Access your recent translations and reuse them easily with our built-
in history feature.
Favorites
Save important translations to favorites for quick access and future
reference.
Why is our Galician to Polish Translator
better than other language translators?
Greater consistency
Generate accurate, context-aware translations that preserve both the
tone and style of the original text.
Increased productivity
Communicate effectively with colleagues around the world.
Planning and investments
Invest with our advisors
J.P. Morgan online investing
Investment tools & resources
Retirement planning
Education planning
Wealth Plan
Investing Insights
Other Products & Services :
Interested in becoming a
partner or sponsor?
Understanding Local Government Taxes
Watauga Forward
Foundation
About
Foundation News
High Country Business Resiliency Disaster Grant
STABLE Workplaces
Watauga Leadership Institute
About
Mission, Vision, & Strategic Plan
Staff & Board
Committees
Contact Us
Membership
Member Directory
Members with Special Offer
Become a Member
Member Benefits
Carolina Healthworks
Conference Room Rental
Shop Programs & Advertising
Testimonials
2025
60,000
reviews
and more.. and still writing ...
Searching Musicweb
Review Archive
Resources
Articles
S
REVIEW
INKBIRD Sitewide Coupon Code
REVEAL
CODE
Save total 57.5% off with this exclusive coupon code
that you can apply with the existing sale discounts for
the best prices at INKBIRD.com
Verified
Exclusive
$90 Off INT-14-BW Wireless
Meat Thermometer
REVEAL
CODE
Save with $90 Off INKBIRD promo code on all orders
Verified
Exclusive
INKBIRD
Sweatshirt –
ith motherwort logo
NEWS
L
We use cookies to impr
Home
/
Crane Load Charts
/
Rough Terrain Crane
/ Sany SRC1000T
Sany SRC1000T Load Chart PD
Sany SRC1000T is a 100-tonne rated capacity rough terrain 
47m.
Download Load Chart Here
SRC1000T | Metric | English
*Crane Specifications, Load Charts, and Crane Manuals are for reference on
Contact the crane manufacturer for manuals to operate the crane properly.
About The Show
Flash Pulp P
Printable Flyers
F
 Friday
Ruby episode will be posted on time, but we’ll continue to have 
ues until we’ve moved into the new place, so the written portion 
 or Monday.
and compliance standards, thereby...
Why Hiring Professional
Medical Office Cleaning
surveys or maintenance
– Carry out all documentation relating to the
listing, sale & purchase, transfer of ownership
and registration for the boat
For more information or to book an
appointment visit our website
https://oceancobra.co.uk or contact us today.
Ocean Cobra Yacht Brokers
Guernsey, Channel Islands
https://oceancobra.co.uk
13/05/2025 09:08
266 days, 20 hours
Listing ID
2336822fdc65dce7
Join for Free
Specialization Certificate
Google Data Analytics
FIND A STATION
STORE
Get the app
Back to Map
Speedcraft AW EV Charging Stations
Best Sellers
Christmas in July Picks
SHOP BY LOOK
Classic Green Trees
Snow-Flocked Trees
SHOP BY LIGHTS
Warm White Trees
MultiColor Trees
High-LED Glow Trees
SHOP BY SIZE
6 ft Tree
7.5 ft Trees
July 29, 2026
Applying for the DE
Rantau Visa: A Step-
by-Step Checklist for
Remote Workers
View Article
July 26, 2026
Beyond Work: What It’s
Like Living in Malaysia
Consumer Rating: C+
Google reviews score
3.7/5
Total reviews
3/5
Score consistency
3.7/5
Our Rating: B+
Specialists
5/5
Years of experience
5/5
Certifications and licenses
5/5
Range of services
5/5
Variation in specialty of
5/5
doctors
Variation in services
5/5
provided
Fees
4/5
━━━━━━━━━━━━━━━━━━━━
Problem details »
Please rewrite the records above with every "Verified" replaced by "Confirmed", leaving everything else unchanged.

Response to the exercise »
Access your recent translations and reuse them easily with our built-
in history feature.
Favorites
Save important translations to favorites for quick access and future
reference.
Why is our Galician to Polish Translator
better than other language translators?
Greater consistency
Generate accurate, context-aware translations that preserve both the
tone and style of the original text.
Increased productivity
Communicate effectively with colleagues around the world.
Planning and investments
Invest with our advisors
J.P. Morgan online investing
Investment tools & resources
Retirement planning
Education planning
Wealth Plan
Investing Insights
Other Products & Services :
Interested in becoming a
partner or sponsor?
Understanding Local Government Taxes
Watauga Forward
Foundation
About
Foundation News
High Country Business Resiliency Disaster Grant
STABLE Workplaces
Watauga Leadership Institute
About
Mission, Vision, & Strategic Plan
Staff & Board
Committees
Contact Us
Membership
Member Directory
Members with Special Offer
Become a Member
Member Benefits
Carolina Healthworks
Conference Room Rental
Shop Programs & Advertising
Testimonials
2025
60,000
reviews
and more.. and still writing ...
Searching Musicweb
Review Archive
Resources
Articles
S
REVIEW
INKBIRD Sitewide Coupon Code
REVEAL
CODE
Save total 57.5% off with this exclusive coupon code
that you can apply with the existing sale discounts for
the best prices at INKBIRD.com
Confirmed
Exclusive
$90 Off INT-14-BW Wireless
Meat Thermometer
REVEAL
CODE
Save with $90 Off INKBIRD promo code on all orders
Confirmed
Exclusive
INKBIRD
Sweatshirt –
ith motherwort logo
NEWS
L
We use cookies to impr
Home
/
Crane Load Charts
/
Rough Terrain Crane
/ Sany SRC1000T
Sany SRC1000T Load Chart PD
Sany SRC1000T is a 100-tonne rated capacity rough terrain 
47m.
Download Load Chart Here
SRC1000T | Metric | English
*Crane Specifications, Load Charts, and Crane Manuals are for reference on
Contact the crane manufacturer for manuals to operate the crane properly.
About The Show
Flash Pulp P
Printable Flyers
F
 Friday
Ruby episode will be posted on time, but we’ll continue to have 
ues until we’ve moved into the new place, so the written portion 
 or Monday.
and compliance standards, thereby...
Why Hiring Professional
Medical Office Cleaning
surveys or maintenance
– Carry out all documentation relating to the
listing, sale & purchase, transfer of ownership
and registration for the boat
For more information or to book an
appointment visit our website
https://oceancobra.co.uk or contact us today.
Ocean Cobra Yacht Brokers
Guernsey, Channel Islands
https://oceancobra.co.uk
13/05/2025 09:08
266 days, 20 hours
Listing ID
2336822fdc65dce7
Join for Free
Specialization Certificate
Google Data Analytics
FIND A STATION
STORE
Get the app
Back to Map
Speedcraft AW EV Charging Stations
Best Sellers
Christmas in July Picks
SHOP BY LOOK
Classic Green Trees
Snow-Flocked Trees
SHOP BY LIGHTS
Warm White Trees
MultiColor Trees
High-LED Glow Trees
SHOP BY SIZE
6 ft Tree
7.5 ft Trees
July 29, 2026
Applying for the DE
Rantau Visa: A Step-
by-Step Checklist for
Remote Workers
View Article
July 26, 2026
Beyond Work: What It’s
Like Living in Malaysia
Consumer Rating: C+
Google reviews score
3.7/5
Total reviews
3/5
Score consistency
3.7/5
Our Rating: B+
Specialists
5/5
Years of experience
5/5
Certifications and licenses
5/5
Range of services
5/5
Variation in specialty of
5/5
doctors
Variation in services
5/5
provided
Fees
4/5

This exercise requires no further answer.